The cosine double-angle identity is a trigonometric identity that expresses the cosine of twice an angle in terms of the square of the sine or cosine of the original angle. Specifically, the identity is given by:\[\begin{equation}\cos(2x) = \cos^2 x - \sin^2 x\end{equation}\]Alternatively, this identity can also be written using different trigonometric functions, such as:\[\begin{equation}\cos(2x) = 2\cos^2 x - 1\end{equation}\]\[\begin{equation}\cos(2x) = 1 - 2\sin^2 x\end{equation}\]Understanding this identity is not only essential for simplifying trigonometric expressions but also for solving complex trigonometric equations. In the original exercise, by recognizing that the product \[\begin{equation}(\cos x + \sin x)(\cos x - \sin x)\end{equation}\]is equivalent to \[\begin{equation}\cos^2 x - \sin^2 x\end{equation}\],we can directly apply the double-angle formula to find that the expression simplifies to \[\begin{equation}\cos(2x)\end{equation}\].This is a prime example of the importance of identities in transforming and evaluating trigonometric expressions.

Trigonometric identities are equations that hold true for all values of the involved variables. These identities are crucial for simplifying trigonometric expressions and solving equations that contain trigonometric functions. There are many kinds of trigonometric identities, but they all stem from the basic sine, cosine, and tangent functions and their reciprocal identities.

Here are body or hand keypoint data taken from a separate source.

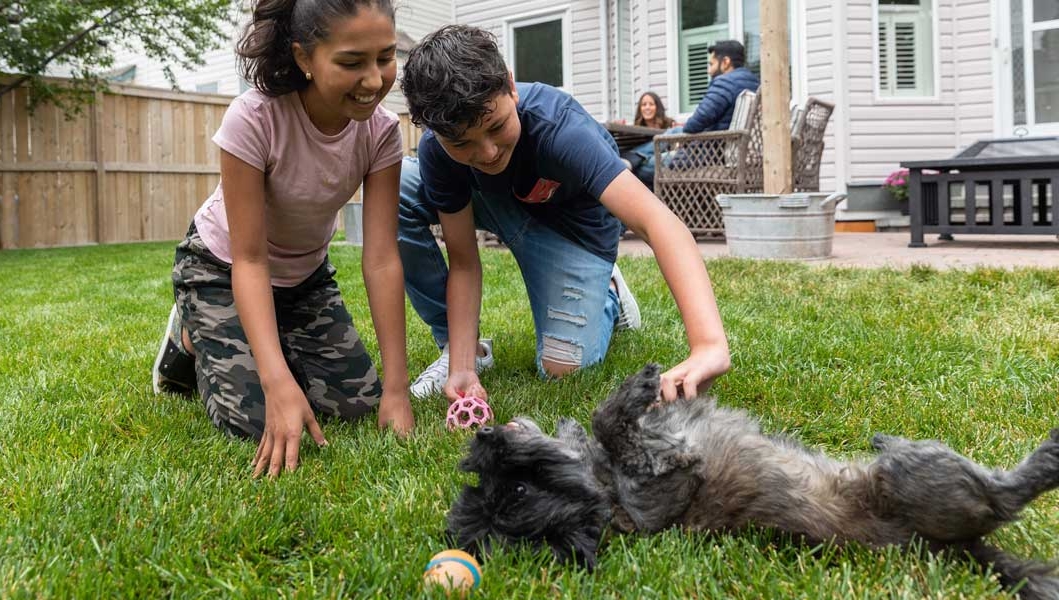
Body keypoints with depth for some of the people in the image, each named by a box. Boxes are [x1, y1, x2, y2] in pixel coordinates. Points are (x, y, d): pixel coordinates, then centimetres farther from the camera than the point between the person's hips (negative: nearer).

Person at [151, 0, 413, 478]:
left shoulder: (380, 129, -22)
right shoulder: (253, 118, -34)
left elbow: (381, 258, -22)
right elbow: (249, 260, -31)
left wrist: (396, 387, -26)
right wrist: (280, 384, -42)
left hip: (305, 275, 4)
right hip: (222, 270, -4)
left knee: (358, 402, -4)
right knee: (259, 421, -16)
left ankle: (274, 344, 23)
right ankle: (192, 341, 14)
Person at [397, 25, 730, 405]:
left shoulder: (556, 128, -41)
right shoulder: (437, 150, -28)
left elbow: (658, 222, -52)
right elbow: (463, 262, -19)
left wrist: (709, 345, -64)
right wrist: (461, 367, -29)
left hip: (573, 222, -3)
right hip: (497, 203, 4)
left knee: (561, 368, -18)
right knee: (396, 185, -24)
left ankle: (607, 292, 17)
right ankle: (454, 346, -6)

Other than the double-angle identities, there are also sum and difference identities, half-angle identities, and product-to-sum identities. For instance, the sum identities are:\[\begin{equation}\sin(x + y) = \sin x \cos y + \cos x \sin y\end{equation}\]\[\begin{equation}\cos(x + y) = \cos x \cos y - \sin x \sin y\end{equation}\]These identities showcase the intricate relationships within trigonometry, offering students a powerful toolset for approaching various problems. Through learning and applying these identities, one can navigate complex expressions, turning them into simpler forms that are much easier to manage and understand.